We all know a lot of people remember in great detail their past lives but for The Gifted Children they remember such tragedy and pain and sorrow you can’t help but give them that wee bit more love and attention.
Whether or not that’s a good thing I don’t know lol But there is a love for them you can’t describe and it’s not just from the parents. These children will have followings where ever they go. Our kids have had everyone from nurses in the hospital they were born come from different wards to hold them. There were grandparents coming to visit there new-born grandchildren and sit with our babies instead. Teenage boys stop and tell our babies and toddlers they were ‘cool dudes’ girls cooing and women peer out of windows in restaurants to watch them walk past.
They are happy, well-rounded healthy, extremely loved and a little spoiled little boys and I feel blessed every day that they chose me to be the one to teach them about this life they are living in.
Anyone who is reincarnated will carry a lot of traits from their past life. That is a known fact. My oldest has a favourite book at aged 4 and it is ‘The Human Anatomy’
I can’t help but wonder if in his past life he was a man of Science in a time when Religion Ruled all. He was ‘Killed for what he was’ why would a wealthy man be imprisoned by his family to save them from embarrassment and then be killed in thee most heinous way that even someone like me who see’s all sorts of dead is never allowed to be told how he was killed?
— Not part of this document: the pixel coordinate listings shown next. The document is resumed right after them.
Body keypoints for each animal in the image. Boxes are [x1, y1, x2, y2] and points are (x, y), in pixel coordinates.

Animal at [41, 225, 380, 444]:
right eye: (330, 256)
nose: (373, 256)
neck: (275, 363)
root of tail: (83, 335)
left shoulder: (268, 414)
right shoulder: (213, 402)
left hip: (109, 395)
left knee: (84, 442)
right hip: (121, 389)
It had to have been Science or Sexuality. My son has a fascination with the Human Anatomy the same way my youngest has with trains. Why????? I’m never going to know. But I will do everything I can to make sure he (both of them) get everything he wants as far as education and support is concerned.
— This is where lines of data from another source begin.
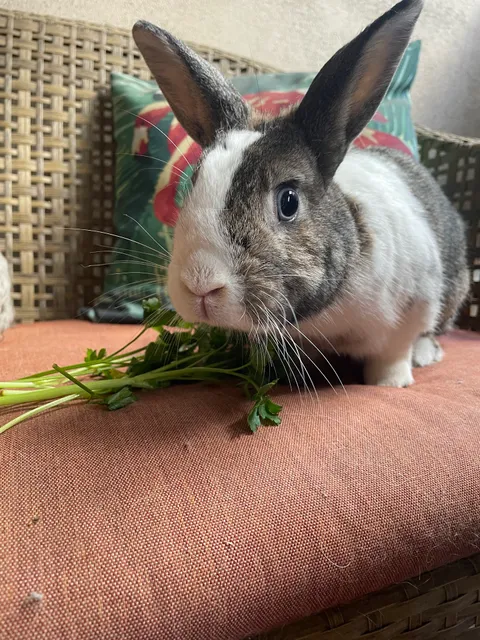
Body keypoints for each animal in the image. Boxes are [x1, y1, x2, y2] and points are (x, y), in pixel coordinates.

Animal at [132, 0, 470, 388]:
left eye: (288, 201)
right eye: (193, 184)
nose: (200, 286)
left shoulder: (413, 309)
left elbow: (392, 355)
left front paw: (391, 383)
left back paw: (425, 354)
My body is ripped and broken now from having my 10lb 1 (premature baby) and my 10lb 6 baby and every time I get the pain and I’m in hospital on morphine for the pain because my body is rejecting the meshes of my hernia repairs I just remind myself what my boys went through to even be here in the first place to bless my life and it’s all worth it. Evey single scar. It’s a small price to pay for Gifts such as they are.
I worked hard to get them past their issues of their past life. It had to be done. Their Souls needed peace. It was the best thing I ever did for them because now they understand how it works.
They both see Spirits and are open and happy about it and neither has and any signs of past life memories in about 2 years although my youngest still likes to keep cardboard boxes. He collects them but he is okay with me throwing them out after a few days.